Posted by fidest press agency su martedì, 12 novembre 2019

La manovra del Governo riserva una rinnovata attenzione al settore primario e si muove nella direzione giusta, anche se le risorse sono contenute per evidenti esigenze di bilancio – dichiara il presidente nazionale Confeuro Andrea Michele Tiso. In un tale scenario, la giusta scelta delle voci su cui investire risulta ancora più determinante.
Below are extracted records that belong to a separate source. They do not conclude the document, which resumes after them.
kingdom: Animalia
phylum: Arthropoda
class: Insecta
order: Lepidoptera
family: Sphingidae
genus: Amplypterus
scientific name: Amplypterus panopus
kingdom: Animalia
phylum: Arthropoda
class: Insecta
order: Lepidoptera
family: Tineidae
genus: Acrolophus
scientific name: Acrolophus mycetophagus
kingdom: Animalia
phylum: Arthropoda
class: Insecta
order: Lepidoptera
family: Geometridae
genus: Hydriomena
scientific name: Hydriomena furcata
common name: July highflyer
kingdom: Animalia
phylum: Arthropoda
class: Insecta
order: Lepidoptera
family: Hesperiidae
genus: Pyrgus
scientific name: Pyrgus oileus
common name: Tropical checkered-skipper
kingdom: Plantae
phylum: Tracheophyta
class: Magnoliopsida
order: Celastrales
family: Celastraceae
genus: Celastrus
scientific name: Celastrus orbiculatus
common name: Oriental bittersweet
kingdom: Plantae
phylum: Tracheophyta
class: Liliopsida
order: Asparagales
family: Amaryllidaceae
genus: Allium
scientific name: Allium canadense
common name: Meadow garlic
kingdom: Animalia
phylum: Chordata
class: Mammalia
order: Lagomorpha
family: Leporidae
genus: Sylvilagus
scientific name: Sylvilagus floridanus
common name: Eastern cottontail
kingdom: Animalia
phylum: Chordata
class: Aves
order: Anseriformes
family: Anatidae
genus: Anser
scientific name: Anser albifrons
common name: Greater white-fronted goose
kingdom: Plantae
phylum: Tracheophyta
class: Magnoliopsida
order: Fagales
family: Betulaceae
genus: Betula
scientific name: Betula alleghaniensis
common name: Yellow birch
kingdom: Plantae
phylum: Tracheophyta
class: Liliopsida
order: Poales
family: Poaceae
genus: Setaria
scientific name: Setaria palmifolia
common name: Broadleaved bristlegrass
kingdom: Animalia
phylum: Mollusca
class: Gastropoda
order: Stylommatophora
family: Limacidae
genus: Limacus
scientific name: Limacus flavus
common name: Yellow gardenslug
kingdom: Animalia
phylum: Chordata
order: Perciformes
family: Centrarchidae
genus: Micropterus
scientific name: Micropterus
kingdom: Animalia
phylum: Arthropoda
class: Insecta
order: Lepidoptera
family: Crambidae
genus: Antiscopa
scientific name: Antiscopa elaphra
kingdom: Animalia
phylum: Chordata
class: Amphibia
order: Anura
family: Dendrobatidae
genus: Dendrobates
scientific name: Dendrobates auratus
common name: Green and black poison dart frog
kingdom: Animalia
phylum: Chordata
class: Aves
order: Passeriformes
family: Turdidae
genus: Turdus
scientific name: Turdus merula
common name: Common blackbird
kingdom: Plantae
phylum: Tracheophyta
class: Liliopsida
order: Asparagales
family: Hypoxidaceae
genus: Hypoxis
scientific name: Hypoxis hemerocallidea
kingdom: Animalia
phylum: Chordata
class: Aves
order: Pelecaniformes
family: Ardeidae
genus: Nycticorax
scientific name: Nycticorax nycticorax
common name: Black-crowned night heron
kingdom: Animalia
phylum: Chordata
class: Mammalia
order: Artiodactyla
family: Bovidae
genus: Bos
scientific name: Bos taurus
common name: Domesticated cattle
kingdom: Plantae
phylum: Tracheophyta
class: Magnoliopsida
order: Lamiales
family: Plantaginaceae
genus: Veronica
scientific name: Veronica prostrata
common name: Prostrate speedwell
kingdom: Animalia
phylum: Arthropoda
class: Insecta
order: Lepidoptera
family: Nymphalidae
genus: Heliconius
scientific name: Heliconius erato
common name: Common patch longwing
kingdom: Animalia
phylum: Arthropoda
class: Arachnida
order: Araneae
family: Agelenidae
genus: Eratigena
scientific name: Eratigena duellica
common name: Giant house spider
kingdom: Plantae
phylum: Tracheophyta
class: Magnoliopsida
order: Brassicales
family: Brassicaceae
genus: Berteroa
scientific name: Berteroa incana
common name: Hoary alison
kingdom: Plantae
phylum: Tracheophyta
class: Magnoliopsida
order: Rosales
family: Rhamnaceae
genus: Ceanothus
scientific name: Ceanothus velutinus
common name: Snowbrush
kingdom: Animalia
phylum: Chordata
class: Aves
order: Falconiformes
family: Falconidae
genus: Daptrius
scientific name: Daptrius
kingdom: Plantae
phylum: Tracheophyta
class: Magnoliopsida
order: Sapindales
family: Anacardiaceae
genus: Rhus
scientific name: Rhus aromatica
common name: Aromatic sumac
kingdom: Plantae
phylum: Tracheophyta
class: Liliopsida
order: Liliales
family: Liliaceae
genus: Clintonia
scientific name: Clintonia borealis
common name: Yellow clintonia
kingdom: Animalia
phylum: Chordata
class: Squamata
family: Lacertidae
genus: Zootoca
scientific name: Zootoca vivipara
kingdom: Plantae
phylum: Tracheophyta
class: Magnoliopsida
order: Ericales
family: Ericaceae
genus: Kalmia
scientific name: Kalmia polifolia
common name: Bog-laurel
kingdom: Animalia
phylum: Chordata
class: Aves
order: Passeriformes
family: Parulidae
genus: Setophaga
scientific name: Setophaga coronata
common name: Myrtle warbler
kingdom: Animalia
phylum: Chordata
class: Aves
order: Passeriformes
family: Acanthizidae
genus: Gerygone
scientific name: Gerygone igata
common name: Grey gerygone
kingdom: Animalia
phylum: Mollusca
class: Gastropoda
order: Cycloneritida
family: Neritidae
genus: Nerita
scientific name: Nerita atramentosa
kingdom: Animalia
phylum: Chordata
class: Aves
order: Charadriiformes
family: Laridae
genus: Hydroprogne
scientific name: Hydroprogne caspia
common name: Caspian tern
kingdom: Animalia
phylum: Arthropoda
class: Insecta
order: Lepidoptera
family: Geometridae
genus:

Per rilanciare l’agricoltura occorre puntare con decisione su giovani, semplificazione amministrativa e sviluppo tecnologico.E’ indispensabile rendere protagonisti i più giovani, quelli che ora preferiscono cercare un impiego nel settore secondario o terziario piuttosto che investire tempo, energie e idee nell’agricoltura. Le nuove generazioni si possono includere con misure adeguate quali, per esempio, norme più flessibili in materia di fiscalità e successioni. Non va poi dimenticata la dimensione amministrativa nazionale e locale, dove devono essere garantiti i servizi indispensabili ma soprattutto occorre semplificate le procedure. Un ulteriore impulso può infine venire dallo sviluppo tecnologico, che deve includere le piccole e media imprese affinché siano messe nelle condizioni di competere sul mercato.